Waitangi Day celebrations free of protests

10:02 pm on 6 February 2009

Organisers are hailing the first protest-free Waitangi Day in decades as the beginning of a new era.

Friday marked the 169th anniversary of the signing of the Treaty of Waitangi on 6 February 1840. The Treaty is New Zealand's founding document.

The commemorations at Waitangi in Northland have gone without a hitch, with a crowd of about 50,000 revelling in a holiday atmosphere.

For the first time in years there was no march to the flagstaff by Treaty activists, but just a small demonstration by a peace group.

As the day dawned on the birthplace of the nation, dignitaries including the Maori King, Tuheitia, and Prime Minister John Key attended a church service on the Treaty grounds, along with a record turnout of 1000 people.

Mr Key said a prayer and gave thanks for those who had the courage to sign the Treaty in 1840. He is the first Prime Minister to attend the dawn service in many years.

"It's a special place for New Zealanders and this is just again another small step in the progression towards racial harmony in New Zealand," he said.

Making an impressive sight on the bay just off Te Tii beach, 19 waka taua paddled out to salute Kingi Tuheitia and Mr Key as they watched the fleet from on board a twin-hulled waka.

Later, as the hundreds of warrior paddlers returned to shore, a mass haka rang out.

The crowd then relaxed in the sun for concerts by the Navy band and kapa haka groups.

The Navy again played a significant role at the Waitangi celebrations, including a 100-strong guard of honour and the HMNZS Canterbury anchored in the bay.

A 21-gun salute was fired from the ship at midday and the day ended with the beat the retreat ceremony conducted by the Navy.

Organiser Pita Paraone says he could not be happier with how the day went.

"This year we have a fairly new government and I think the relationship that (it) has been able to form with Maori political parties I think has contributed to the way the day has gone."

North Island events

In Auckland, people lined the shores of Okahu Bay to welcome dignitaries on yachts and waka. The event was a re-enactment of the landing of Governor Hobson there in 1841.

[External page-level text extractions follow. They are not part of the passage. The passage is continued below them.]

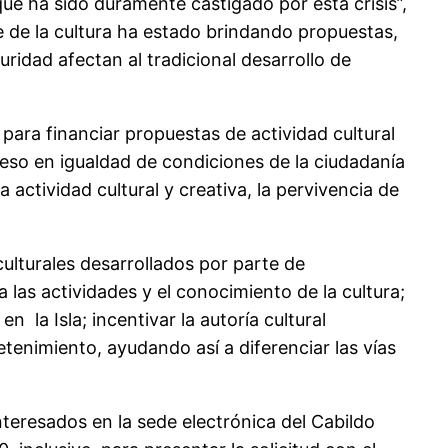
e ha sido duramente castigado por esta crisis”,
e de la cultura ha estado brindando propuestas,
ridad afectan al tradicional desarrollo de
 para financiar propuestas de actividad cultural
ceso en igualdad de condiciones de la ciudadanía
a actividad cultural y creativa, la pervivencia de
culturales desarrollados por parte de
 las actividades y el conocimiento de la cultura;
 la Isla; incentivar la autoría cultural
retenimiento, ayudando así a diferenciar las vías
nteresados en la sede electrónica del Cabildo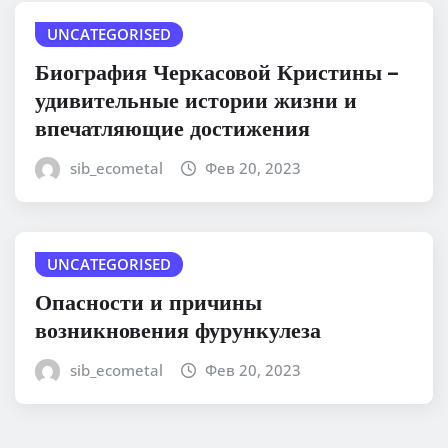
UNCATEGORISED
Биография Черкасовой Кристины –
удивительные истории жизни и
впечатляющие достижения
sib_ecometal
Фев 20, 2023
UNCATEGORISED
Опасности и причины
возникновения фурункулеза
sib_ecometal
Фев 20, 2023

The event was the first time Auckland City Council and Ngati Whatua o Orakei have joined forces to host the official Waitangi Day celebration.

In Hawke's Bay, thousands gathered in sunny weather at Farndon park on the banks of the Clive River.

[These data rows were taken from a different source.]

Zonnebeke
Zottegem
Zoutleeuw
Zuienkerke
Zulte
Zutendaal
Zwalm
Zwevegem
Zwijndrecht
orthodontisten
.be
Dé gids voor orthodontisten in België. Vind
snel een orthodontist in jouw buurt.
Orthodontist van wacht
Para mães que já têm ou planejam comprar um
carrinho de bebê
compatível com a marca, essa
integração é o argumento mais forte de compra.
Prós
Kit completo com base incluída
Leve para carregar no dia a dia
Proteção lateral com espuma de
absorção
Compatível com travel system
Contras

More than 100 people took part in marches from Napier and Hastings, many waving Maori sovereignty flags.

The theme of the celebrations was "Togetherness" and took place near where Hawke's Bay Maori chiefs signed the Treaty in June 1840.

The day included historical re-enactments of early settlers arriving in the region in cutters rowed by Sea Scouts, non-stop musical entertainment, waka rides and people signing a Treaty of the Spirit scroll.

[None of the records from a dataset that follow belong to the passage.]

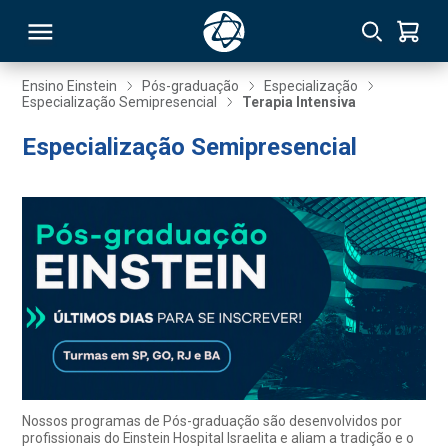
Ensino Einstein
Pós-graduação
Especialização
Especialização Semipresencial
Terapia Intensiva
RSO
Especialização Semipresencial
TIVAS
S
IN
ONAL
 MBA
Nossos programas de Pós-graduação são desenvolvidos por
profissionais do Einstein Hospital Israelita e aliam a tradição e o
NTRO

In Wellington, about 12,000 packed a velodrome at Hataitai for a unique Waitangi Day concert.

The One Love festival uses the music of reggae star Bob Marley as a soundtrack for New Zealand's national day, as the musician was also born on 6 February. Headline acts were The Black Seeds and Little Bushman.

South Island celebrations

Official Waitangi Day celebrations in the South Island have been a relaxed affair, even though members of the Government did not attend.

In Southland, Ngai Tahu held a powhiri and luncheon at Te Rau Aroha marae at Bluff.

Iwi spokesperson Sir Tipene O'Regan says Ngai Tahu is not offended by the Government no-show and understands it has more pressing matters to deal with at Waitangi.

It fell to Opposition MP Pete Hodgson to speak on behalf of the Crown, which surprised many at the event.